The prevailing opinion at Fidelity, Fisher notes, is that it’s still just a little too soon to say with confidence how onerous it will be for advisers (and other firms in the investment services chain) to meet the new fiduciary standard and to use the best-interest contract (BIC) programmed into the proposed version of the rule published last year. Fisher feels that many firms serving plan sponsors will have to use the BIC, “or they will have to move quickly to level compensation and find a way to eliminate any other conflicts. Some firms will have an easier time doing that than others; there is no boilerplate.”

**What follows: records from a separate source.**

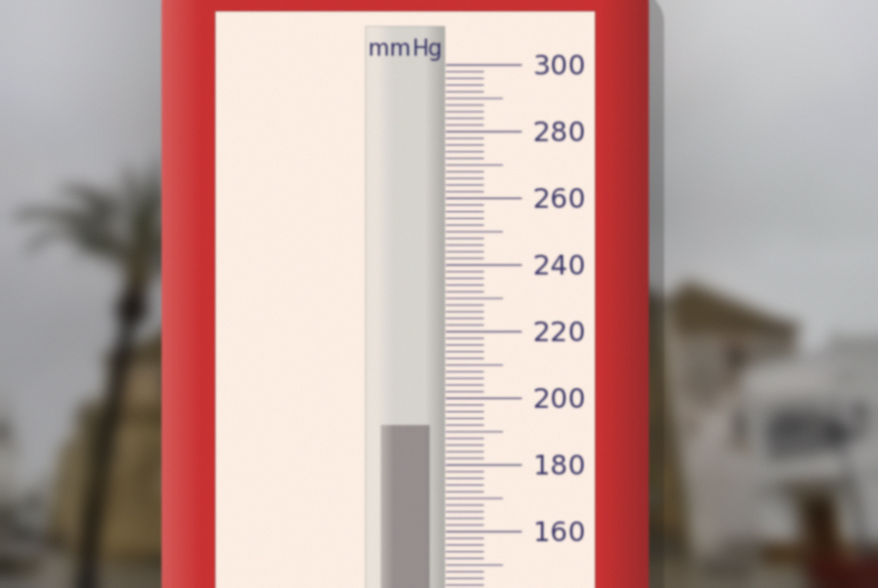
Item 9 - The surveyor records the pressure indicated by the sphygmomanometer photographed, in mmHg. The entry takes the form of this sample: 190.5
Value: 192
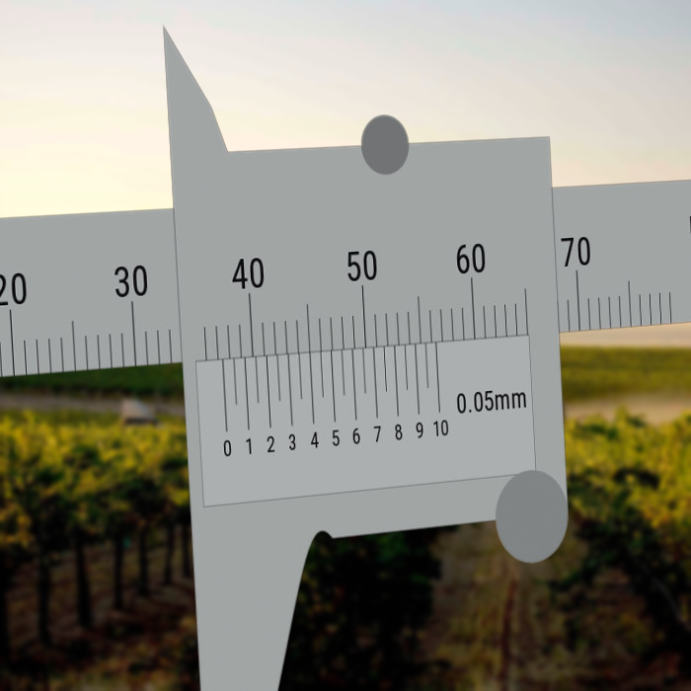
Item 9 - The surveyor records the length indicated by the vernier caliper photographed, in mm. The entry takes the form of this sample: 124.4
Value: 37.4
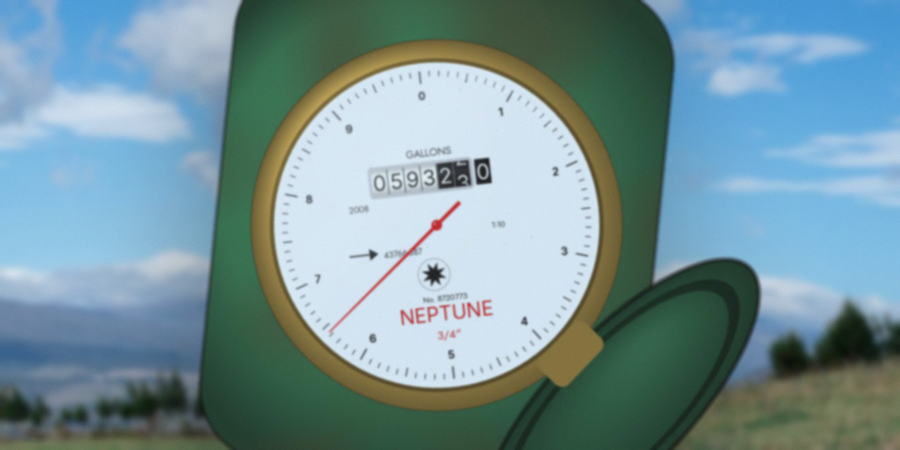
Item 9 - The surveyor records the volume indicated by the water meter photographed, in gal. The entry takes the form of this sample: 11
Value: 593226.4
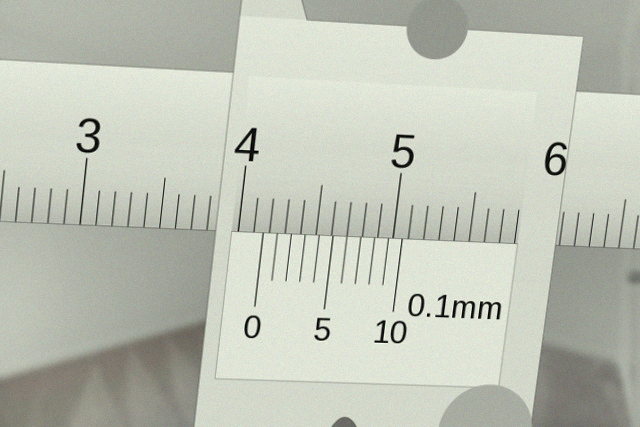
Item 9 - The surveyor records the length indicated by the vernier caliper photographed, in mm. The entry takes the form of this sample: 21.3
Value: 41.6
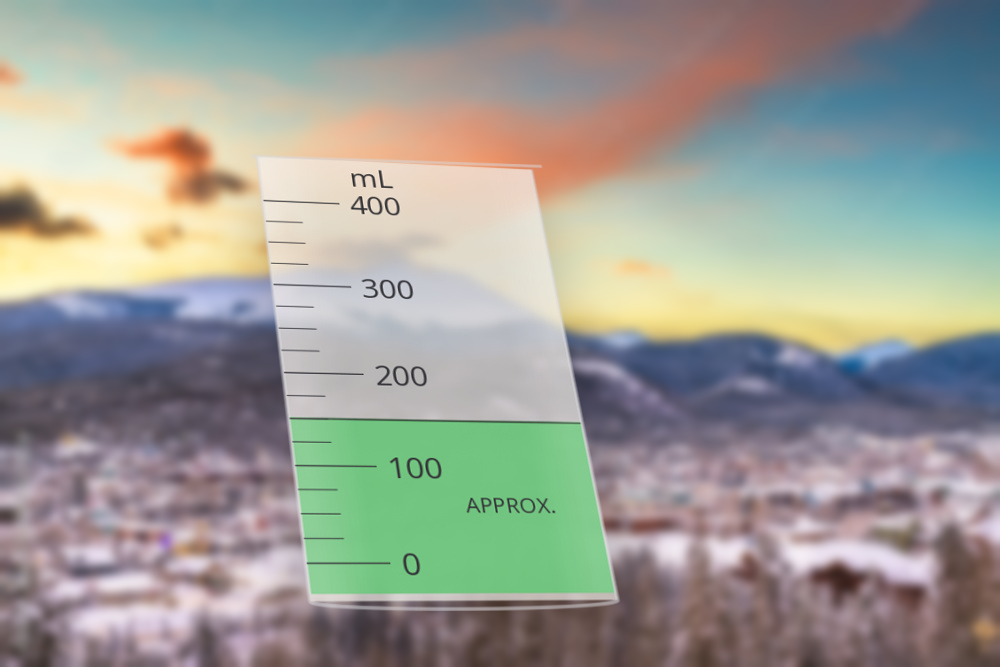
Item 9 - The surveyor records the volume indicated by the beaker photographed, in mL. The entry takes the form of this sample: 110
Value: 150
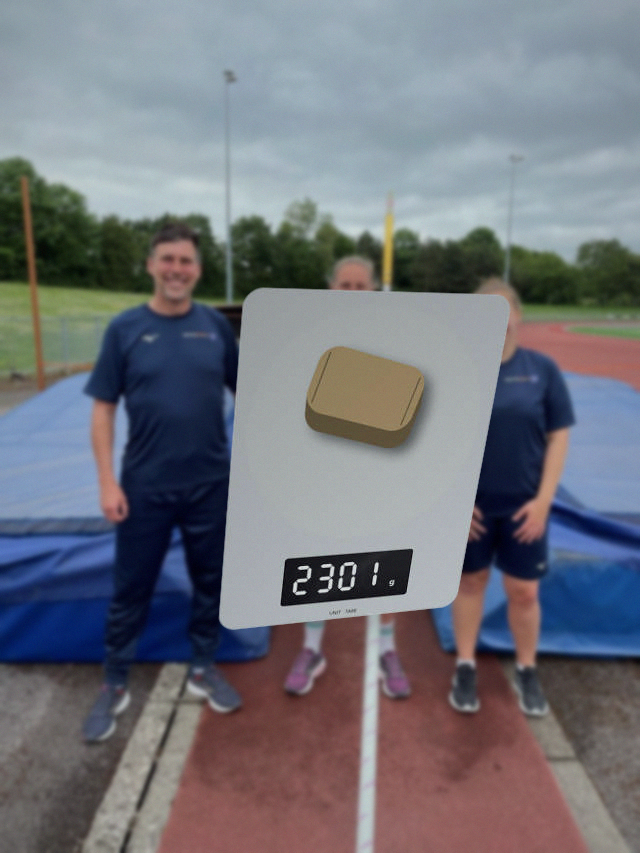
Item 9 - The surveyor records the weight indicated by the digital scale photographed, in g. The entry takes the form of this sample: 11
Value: 2301
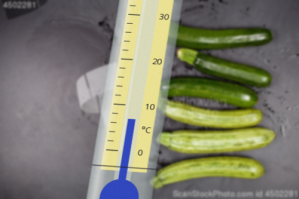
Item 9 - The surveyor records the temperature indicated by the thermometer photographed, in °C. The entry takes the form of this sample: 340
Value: 7
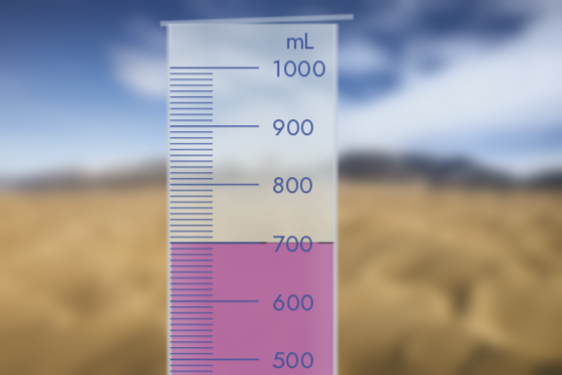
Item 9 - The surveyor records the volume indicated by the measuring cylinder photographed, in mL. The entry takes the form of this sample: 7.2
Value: 700
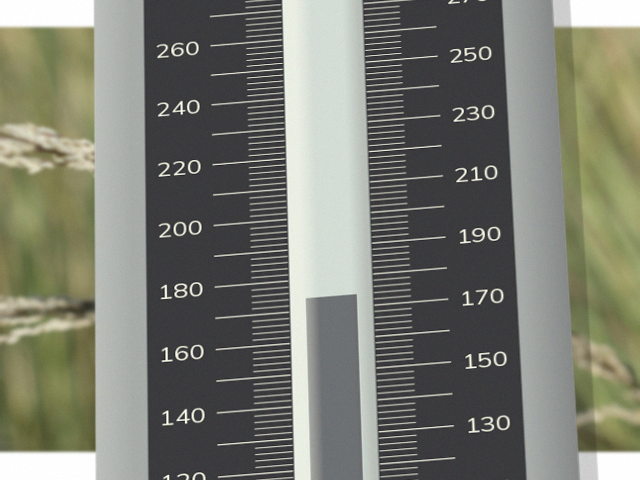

The adviser expectations study concludes that “dramatic change to the way financial services firms and advisers offer investment education to American investors will be needed,” and as such the rule will alter the way retirement recordkeepers and advisers alike receive compensation for the investment products and services they sell and service. 

“All of this matters deeply to the way plan sponsors do their part of the work,” Fisher says. “They must come to a good understand of what the BIC is and why it is important. That’s part of their own fiduciary responsibility.”